Her works, which will showcase the endemic and endangered fauna and flora of the Philippines, will celebrate the union between biodiversity and art, while raising awareness on autism and people with special needs.
Early on, Kaspar’s parents Martin and Michelle knew that there was “something different” about their eldest child. She did not speak a lot. She was not very sociable. In the Philippines, in the late ’90s, no one could tell them what exactly was happening to their daughter.
When she was nearly 3 years old, doctors in Switzerland finally identified that she had autism—a dreaded diagnosis for the couple.
But while Kaspar shied away from normal conversations and social situations, she found her voice by communicating through pictures. She strung thoughts together through images. She also found comfort in creating her own art, even as a young child.
“Our apartment then had so much paper lying around and she would draw with these colorful markers,” Michelle said. “She would copy a character she sees on television and incorporate it with another character from another show, then create stories about them.”
To this day, Michelle keeps her daughter’s early works: a voluminous stack of artwork on paper that showed her love for colorful and lively characters, rich with facial expressions that conveyed her very own emotions.
After living in Switzerland and Australia for over a decade, Kaspar’s family returned to the Philippines, where she attended school.
“Until one day, she folded all her school uniforms, handed them to me and said, ‘No more school,’” Michelle said. Seeing her varied interests, however, Kaspar’s parents decided to encourage the activities that made their child happy: singing, playing the violin, ice skating, and, of course, painting.
Kenneth Sioson, who has been Kaspar’s art coach since 2015, said she had an affinity for repetition, patterns and fixed forms, which was evident in many of her works.
‘Way of communicating’
“It is important that we don’t see them as merely people with disabilities, but as differently abled,” Sioson said. “Their way of communicating may be different, but it’s just as effective.”

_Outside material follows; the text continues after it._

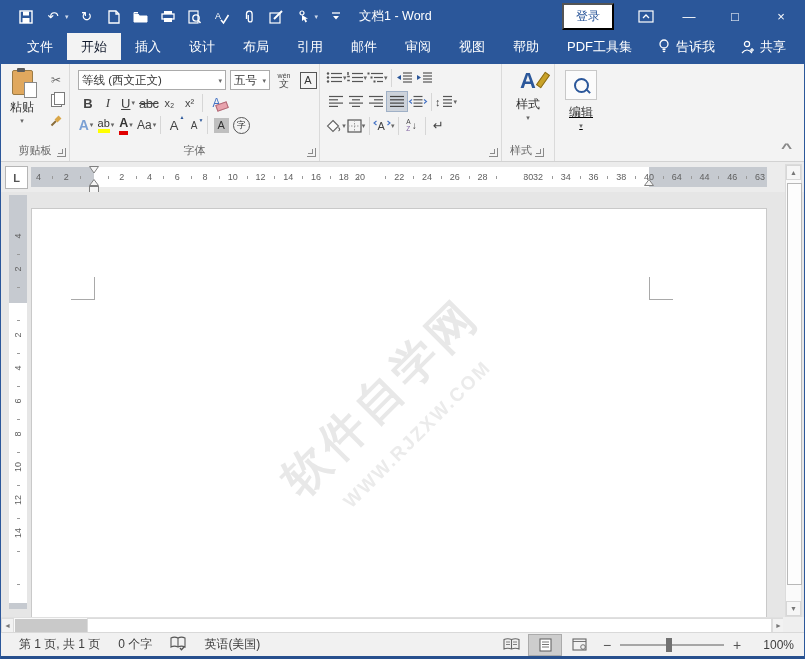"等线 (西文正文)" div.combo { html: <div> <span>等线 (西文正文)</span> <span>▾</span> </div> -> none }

In 2017, Kaspar was among the artists with autism invited to show their works in the Fashion and Arts Autism Benefit in New York City. Her work on pineapple cloth, which was inspired by Filipino modernist Anita Magsaysay-Ho, was translated into a dress worn during the show.
That same year, she won second place in the visual arts category in the Naturally Autistic People Awards in the ANCA World Autism Festival in Vancouver, Canada.
A “baro” featuring some of the country’s endemic species as painted by Kaspar was worn by ACB executive director Theresa Mundita Lim in President Duterte’s State of the Nation Address in 2018. The delicate piece included illustrations of the Philippine eagle, red-vented cockatoo, turquoise jade vine and “waling-waling.”
“Samantha’s work tells us the value of nature in art and well-being,” Lim said. “It shows that biodiversity can inspire artists … We hope the exhibit will allow us to reach out and create more champions for biodiversity.”
New plant species
This week’s exhibit will also unveil Kaspar’s painting of Medinilla theresae, a newly discovered plant species that only grows in Mindanao.
This rare plant was named after Lim, who also served as the director of the Biodiversity Management Bureau of the Department of Environment and Natural Resources.
Lim said the exhibit will also honor the late Perry Ong, a biologist and conservationist who was among those who discovered the new species.
While it remained uncertain what the future may bring for Kaspar, her father Martin said her story is a reminder that people with special needs have a voice, too.
“[Through her paintings,] she invites people to her world,” he said. “She lets them in.”